Instructions to follow: Would you return the records below character for character, without any images?

Entries supplied:
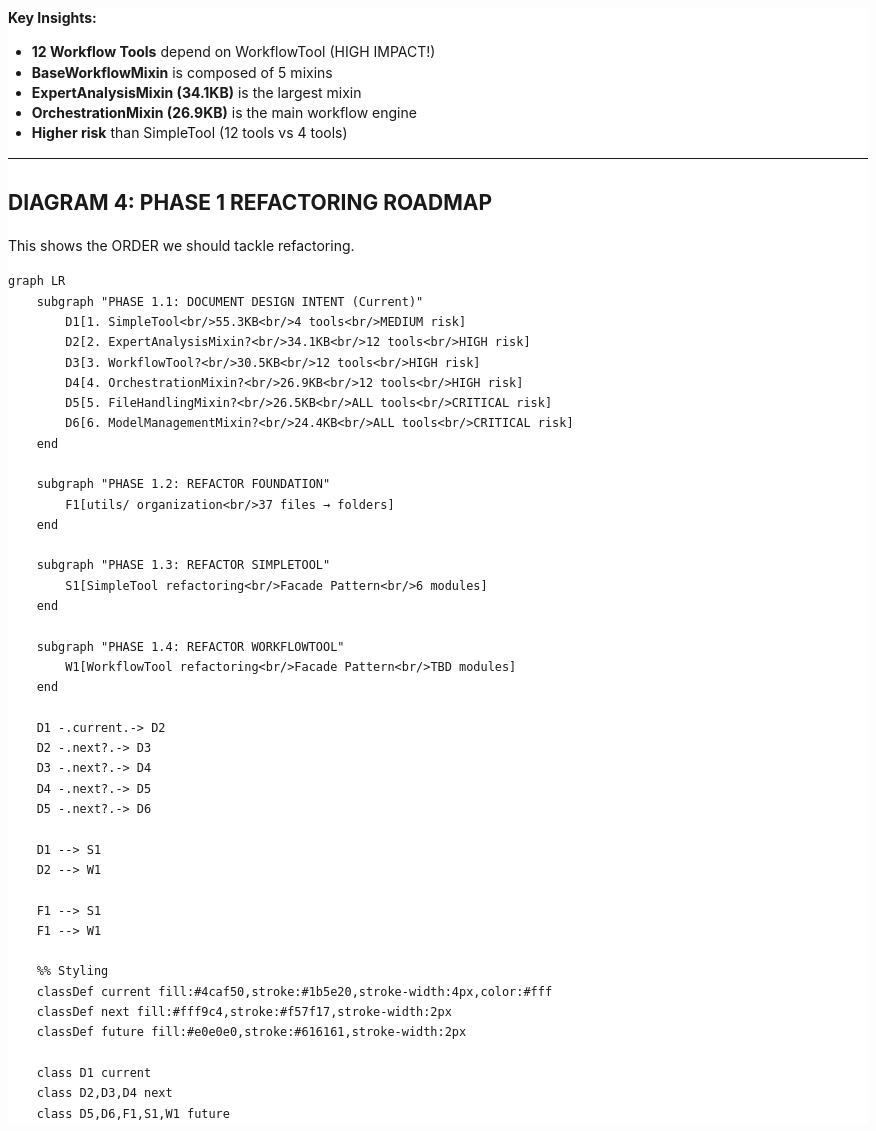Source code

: **Key Insights:**
- **12 Workflow Tools** depend on WorkflowTool (HIGH IMPACT!)
- **BaseWorkflowMixin** is composed of 5 mixins
- **ExpertAnalysisMixin (34.1KB)** is the largest mixin
- **OrchestrationMixin (26.9KB)** is the main workflow engine
- **Higher risk** than SimpleTool (12 tools vs 4 tools)

---

## DIAGRAM 4: PHASE 1 REFACTORING ROADMAP

This shows the ORDER we should tackle refactoring.

```mermaid
graph LR
    subgraph "PHASE 1.1: DOCUMENT DESIGN INTENT (Current)"
        D1[1. SimpleTool<br/>55.3KB<br/>4 tools<br/>MEDIUM risk]
        D2[2. ExpertAnalysisMixin?<br/>34.1KB<br/>12 tools<br/>HIGH risk]
        D3[3. WorkflowTool?<br/>30.5KB<br/>12 tools<br/>HIGH risk]
        D4[4. OrchestrationMixin?<br/>26.9KB<br/>12 tools<br/>HIGH risk]
        D5[5. FileHandlingMixin?<br/>26.5KB<br/>ALL tools<br/>CRITICAL risk]
        D6[6. ModelManagementMixin?<br/>24.4KB<br/>ALL tools<br/>CRITICAL risk]
    end
    
    subgraph "PHASE 1.2: REFACTOR FOUNDATION"
        F1[utils/ organization<br/>37 files → folders]
    end
    
    subgraph "PHASE 1.3: REFACTOR SIMPLETOOL"
        S1[SimpleTool refactoring<br/>Facade Pattern<br/>6 modules]
    end
    
    subgraph "PHASE 1.4: REFACTOR WORKFLOWTOOL"
        W1[WorkflowTool refactoring<br/>Facade Pattern<br/>TBD modules]
    end
    
    D1 -.current.-> D2
    D2 -.next?.-> D3
    D3 -.next?.-> D4
    D4 -.next?.-> D5
    D5 -.next?.-> D6
    
    D1 --> S1
    D2 --> W1
    
    F1 --> S1
    F1 --> W1
    
    %% Styling
    classDef current fill:#4caf50,stroke:#1b5e20,stroke-width:4px,color:#fff
    classDef next fill:#fff9c4,stroke:#f57f17,stroke-width:2px
    classDef future fill:#e0e0e0,stroke:#616161,stroke-width:2px
    
    class D1 current
    class D2,D3,D4 next
    class D5,D6,F1,S1,W1 future
```
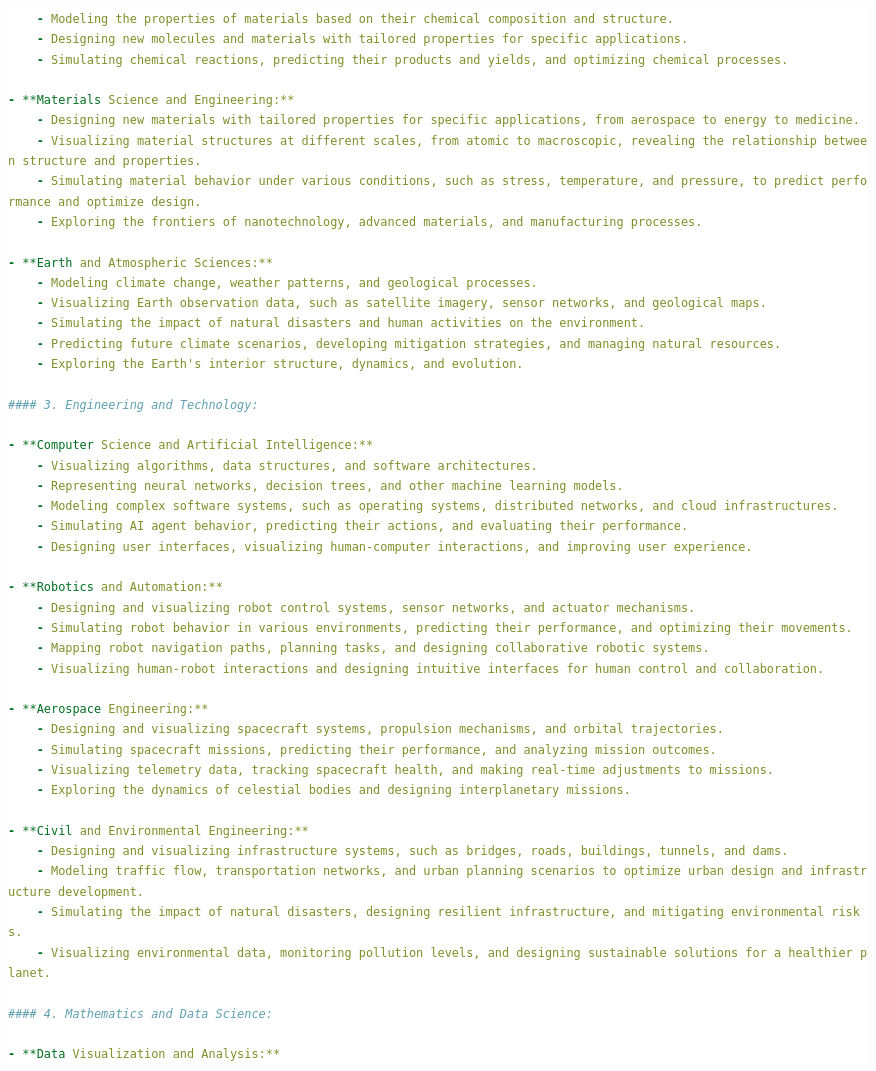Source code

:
 ```yaml
    - Modeling the properties of materials based on their chemical composition and structure.
    - Designing new molecules and materials with tailored properties for specific applications.
    - Simulating chemical reactions, predicting their products and yields, and optimizing chemical processes.

- **Materials Science and Engineering:**
    - Designing new materials with tailored properties for specific applications, from aerospace to energy to medicine.
    - Visualizing material structures at different scales, from atomic to macroscopic, revealing the relationship between structure and properties.
    - Simulating material behavior under various conditions, such as stress, temperature, and pressure, to predict performance and optimize design.
    - Exploring the frontiers of nanotechnology, advanced materials, and manufacturing processes.

- **Earth and Atmospheric Sciences:**
    - Modeling climate change, weather patterns, and geological processes.
    - Visualizing Earth observation data, such as satellite imagery, sensor networks, and geological maps.
    - Simulating the impact of natural disasters and human activities on the environment.
    - Predicting future climate scenarios, developing mitigation strategies, and managing natural resources.
    - Exploring the Earth's interior structure, dynamics, and evolution.

#### 3. Engineering and Technology:

- **Computer Science and Artificial Intelligence:**
    - Visualizing algorithms, data structures, and software architectures.
    - Representing neural networks, decision trees, and other machine learning models.
    - Modeling complex software systems, such as operating systems, distributed networks, and cloud infrastructures.
    - Simulating AI agent behavior, predicting their actions, and evaluating their performance.
    - Designing user interfaces, visualizing human-computer interactions, and improving user experience.

- **Robotics and Automation:**
    - Designing and visualizing robot control systems, sensor networks, and actuator mechanisms.
    - Simulating robot behavior in various environments, predicting their performance, and optimizing their movements.
    - Mapping robot navigation paths, planning tasks, and designing collaborative robotic systems.
    - Visualizing human-robot interactions and designing intuitive interfaces for human control and collaboration.

- **Aerospace Engineering:**
    - Designing and visualizing spacecraft systems, propulsion mechanisms, and orbital trajectories.
    - Simulating spacecraft missions, predicting their performance, and analyzing mission outcomes.
    - Visualizing telemetry data, tracking spacecraft health, and making real-time adjustments to missions.
    - Exploring the dynamics of celestial bodies and designing interplanetary missions.

- **Civil and Environmental Engineering:**
    - Designing and visualizing infrastructure systems, such as bridges, roads, buildings, tunnels, and dams.
    - Modeling traffic flow, transportation networks, and urban planning scenarios to optimize urban design and infrastructure development.
    - Simulating the impact of natural disasters, designing resilient infrastructure, and mitigating environmental risks.
    - Visualizing environmental data, monitoring pollution levels, and designing sustainable solutions for a healthier planet.

#### 4. Mathematics and Data Science:

- **Data Visualization and Analysis:**
```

Output for this exercise:
Source code

: **Key Insights:**
- **12 Workflow Tools** depend on WorkflowTool (HIGH IMPACT!)
- **BaseWorkflowMixin** is composed of 5 mixins
- **ExpertAnalysisMixin (34.1KB)** is the largest mixin
- **OrchestrationMixin (26.9KB)** is the main workflow engine
- **Higher risk** than SimpleTool (12 tools vs 4 tools)

---

## DIAGRAM 4: PHASE 1 REFACTORING ROADMAP

This shows the ORDER we should tackle refactoring.

```mermaid
graph LR
    subgraph "PHASE 1.1: DOCUMENT DESIGN INTENT (Current)"
        D1[1. SimpleTool<br/>55.3KB<br/>4 tools<br/>MEDIUM risk]
        D2[2. ExpertAnalysisMixin?<br/>34.1KB<br/>12 tools<br/>HIGH risk]
        D3[3. WorkflowTool?<br/>30.5KB<br/>12 tools<br/>HIGH risk]
        D4[4. OrchestrationMixin?<br/>26.9KB<br/>12 tools<br/>HIGH risk]
        D5[5. FileHandlingMixin?<br/>26.5KB<br/>ALL tools<br/>CRITICAL risk]
        D6[6. ModelManagementMixin?<br/>24.4KB<br/>ALL tools<br/>CRITICAL risk]
    end
    
    subgraph "PHASE 1.2: REFACTOR FOUNDATION"
        F1[utils/ organization<br/>37 files → folders]
    end
    
    subgraph "PHASE 1.3: REFACTOR SIMPLETOOL"
        S1[SimpleTool refactoring<br/>Facade Pattern<br/>6 modules]
    end
    
    subgraph "PHASE 1.4: REFACTOR WORKFLOWTOOL"
        W1[WorkflowTool refactoring<br/>Facade Pattern<br/>TBD modules]
    end
    
    D1 -.current.-> D2
    D2 -.next?.-> D3
    D3 -.next?.-> D4
    D4 -.next?.-> D5
    D5 -.next?.-> D6
    
    D1 --> S1
    D2 --> W1
    
    F1 --> S1
    F1 --> W1
    
    %% Styling
    classDef current fill:#4caf50,stroke:#1b5e20,stroke-width:4px,color:#fff
    classDef next fill:#fff9c4,stroke:#f57f17,stroke-width:2px
    classDef future fill:#e0e0e0,stroke:#616161,stroke-width:2px
    
    class D1 current
    class D2,D3,D4 next
    class D5,D6,F1,S1,W1 future
```
Source code

:
 ```yaml
    - Modeling the properties of materials based on their chemical composition and structure.
    - Designing new molecules and materials with tailored properties for specific applications.
    - Simulating chemical reactions, predicting their products and yields, and optimizing chemical processes.

- **Materials Science and Engineering:**
    - Designing new materials with tailored properties for specific applications, from aerospace to energy to medicine.
    - Visualizing material structures at different scales, from atomic to macroscopic, revealing the relationship between structure and properties.
    - Simulating material behavior under various conditions, such as stress, temperature, and pressure, to predict performance and optimize design.
    - Exploring the frontiers of nanotechnology, advanced materials, and manufacturing processes.

- **Earth and Atmospheric Sciences:**
    - Modeling climate change, weather patterns, and geological processes.
    - Visualizing Earth observation data, such as satellite imagery, sensor networks, and geological maps.
    - Simulating the impact of natural disasters and human activities on the environment.
    - Predicting future climate scenarios, developing mitigation strategies, and managing natural resources.
    - Exploring the Earth's interior structure, dynamics, and evolution.

#### 3. Engineering and Technology:

- **Computer Science and Artificial Intelligence:**
    - Visualizing algorithms, data structures, and software architectures.
    - Representing neural networks, decision trees, and other machine learning models.
    - Modeling complex software systems, such as operating systems, distributed networks, and cloud infrastructures.
    - Simulating AI agent behavior, predicting their actions, and evaluating their performance.
    - Designing user interfaces, visualizing human-computer interactions, and improving user experience.

- **Robotics and Automation:**
    - Designing and visualizing robot control systems, sensor networks, and actuator mechanisms.
    - Simulating robot behavior in various environments, predicting their performance, and optimizing their movements.
    - Mapping robot navigation paths, planning tasks, and designing collaborative robotic systems.
    - Visualizing human-robot interactions and designing intuitive interfaces for human control and collaboration.

- **Aerospace Engineering:**
    - Designing and visualizing spacecraft systems, propulsion mechanisms, and orbital trajectories.
    - Simulating spacecraft missions, predicting their performance, and analyzing mission outcomes.
    - Visualizing telemetry data, tracking spacecraft health, and making real-time adjustments to missions.
    - Exploring the dynamics of celestial bodies and designing interplanetary missions.

- **Civil and Environmental Engineering:**
    - Designing and visualizing infrastructure systems, such as bridges, roads, buildings, tunnels, and dams.
    - Modeling traffic flow, transportation networks, and urban planning scenarios to optimize urban design and infrastructure development.
    - Simulating the impact of natural disasters, designing resilient infrastructure, and mitigating environmental risks.
    - Visualizing environmental data, monitoring pollution levels, and designing sustainable solutions for a healthier planet.

#### 4. Mathematics and Data Science:

- **Data Visualization and Analysis:**
```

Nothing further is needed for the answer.